Using the records below, repeat exactly the lines from the one holding "#4612, status: Done -> To do" through the one holding "#4621, owner: none -> Nadia", both ends included, and no others.

### Data shown ###

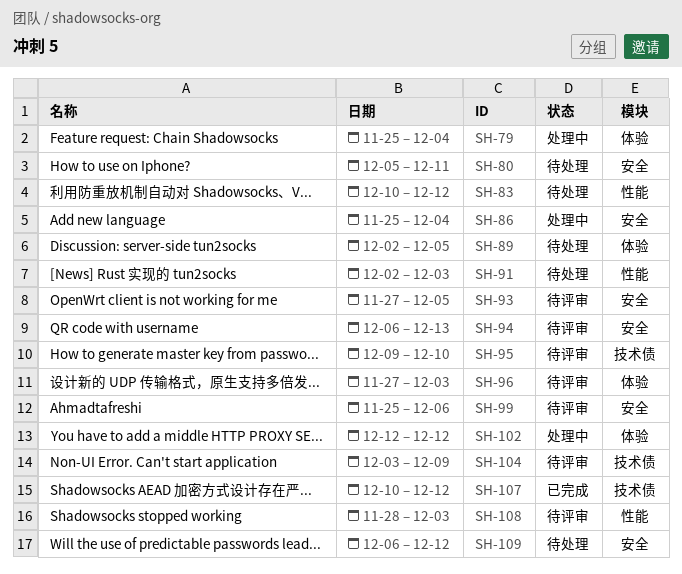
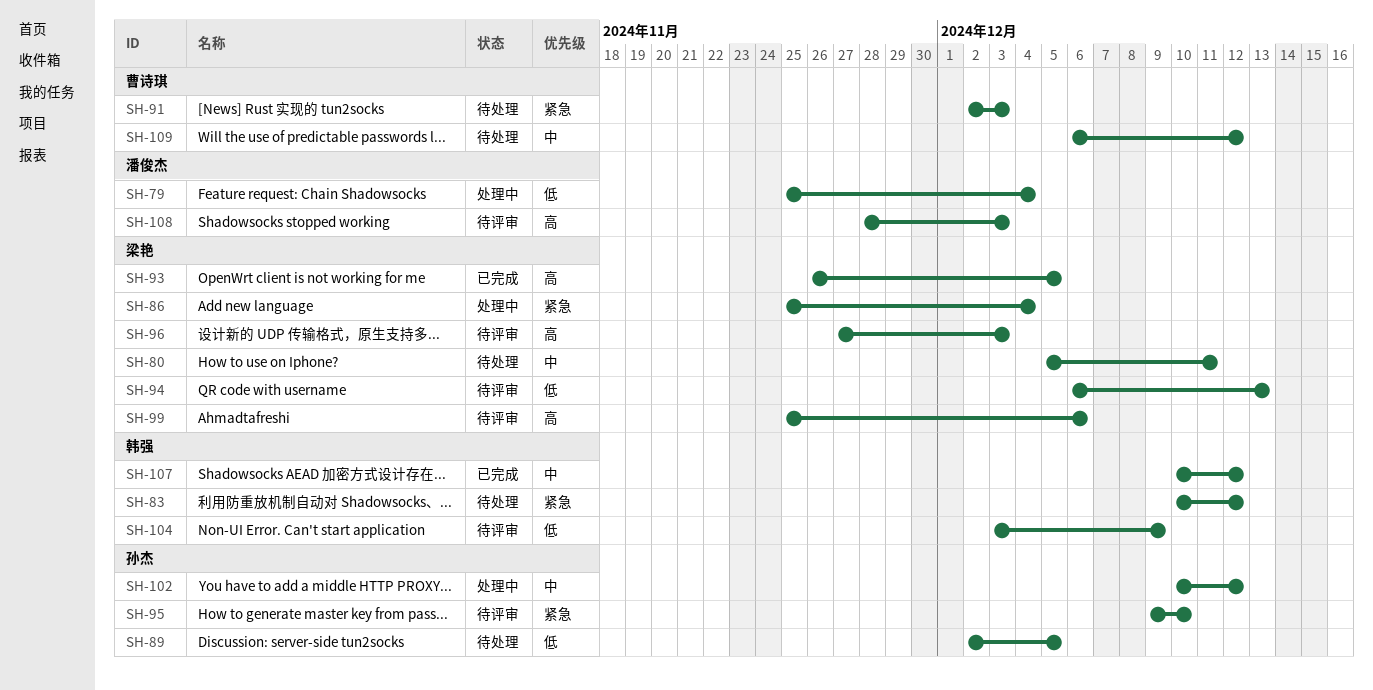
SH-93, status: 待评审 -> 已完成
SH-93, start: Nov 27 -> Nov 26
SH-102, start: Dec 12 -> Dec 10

###
### Data shown ###

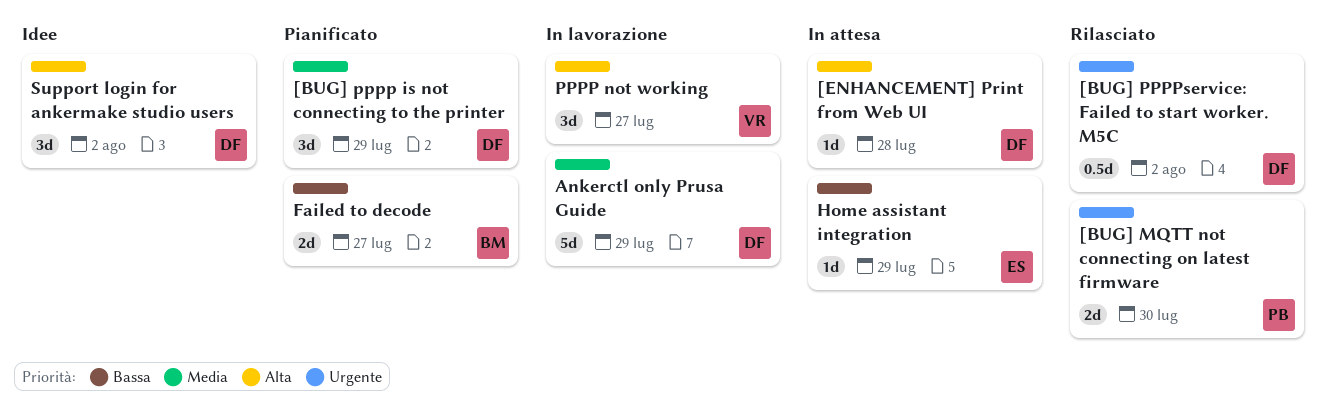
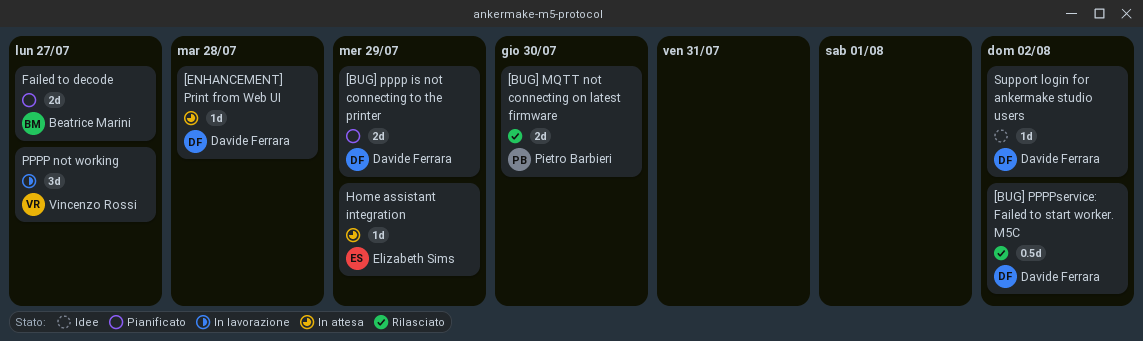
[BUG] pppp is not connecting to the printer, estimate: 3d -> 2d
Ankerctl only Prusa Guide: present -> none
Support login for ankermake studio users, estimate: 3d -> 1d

###
### Data shown ###

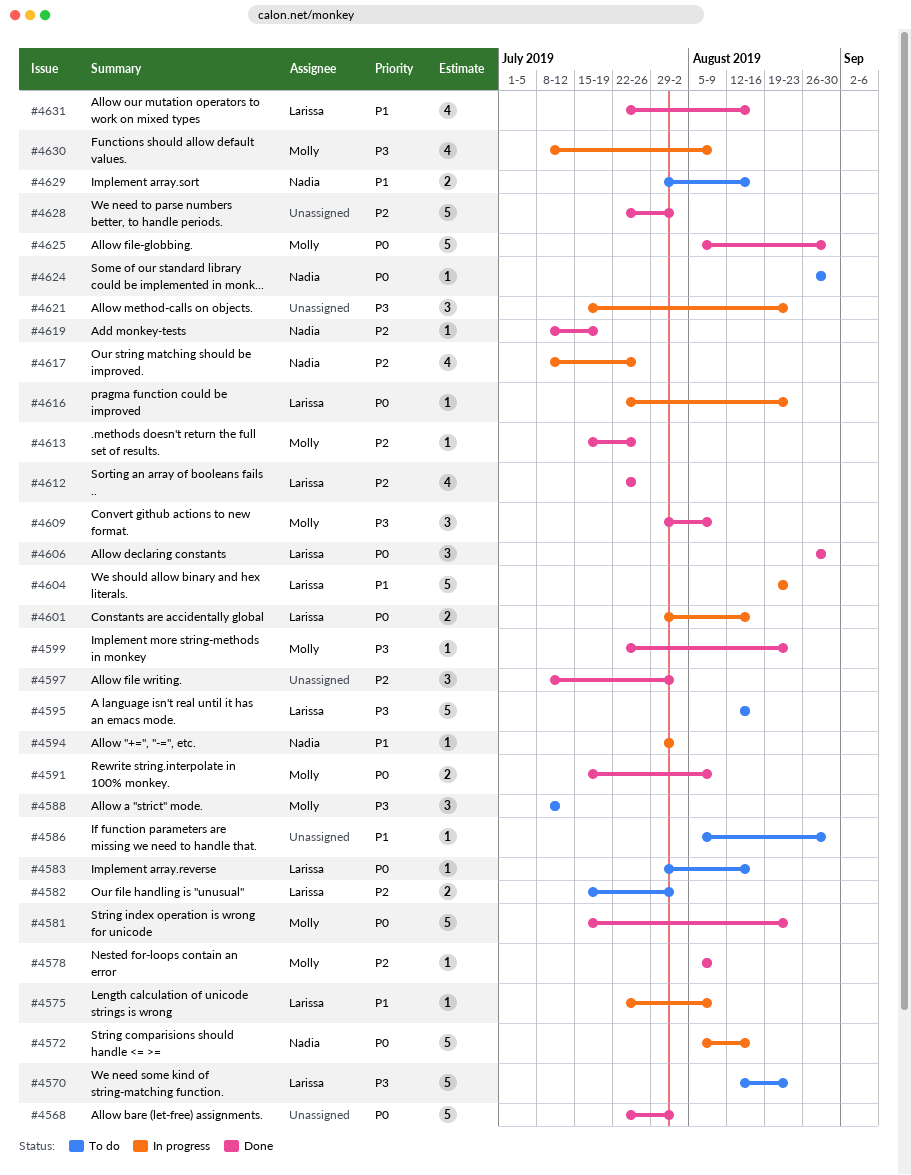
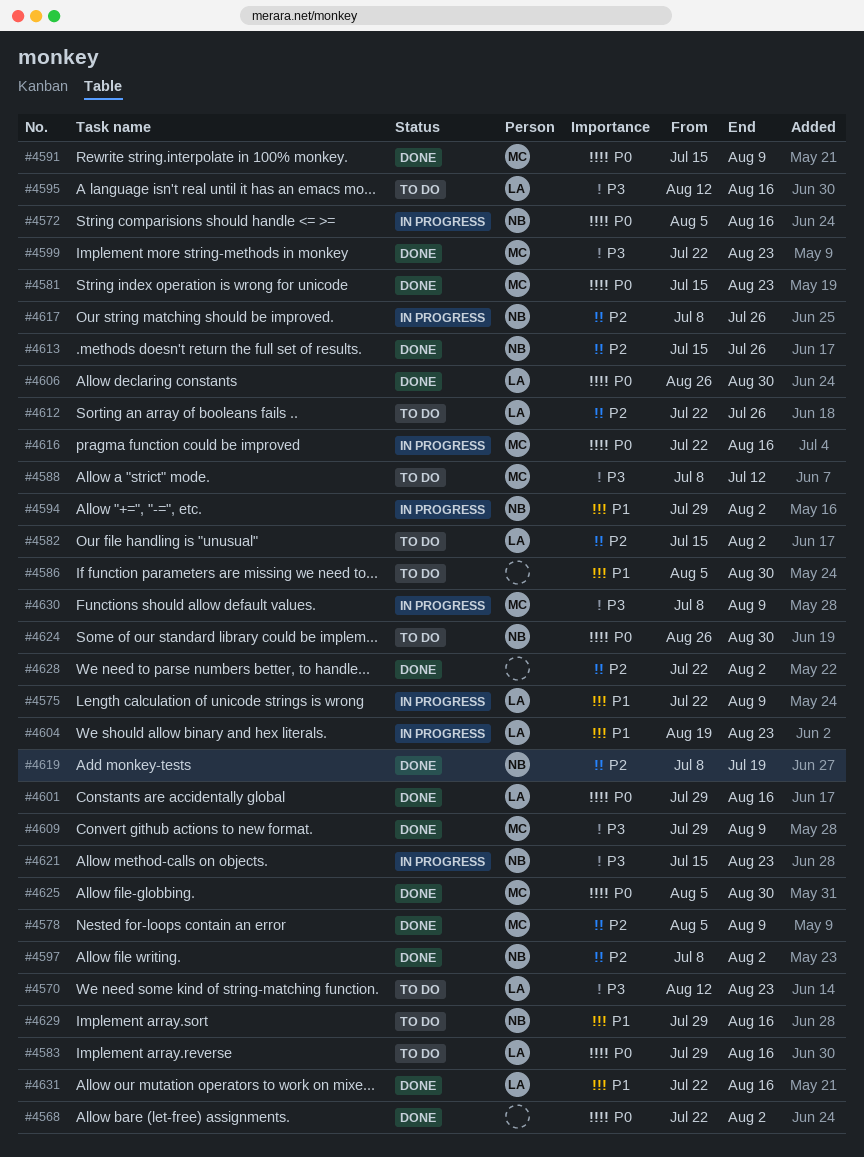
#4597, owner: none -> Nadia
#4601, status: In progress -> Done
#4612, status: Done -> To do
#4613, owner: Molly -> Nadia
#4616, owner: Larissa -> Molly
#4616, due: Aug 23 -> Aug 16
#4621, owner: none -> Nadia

###

[Solution to the exercise]
#4612, status: Done -> To do
#4613, owner: Molly -> Nadia
#4616, owner: Larissa -> Molly
#4616, due: Aug 23 -> Aug 16
#4621, owner: none -> Nadia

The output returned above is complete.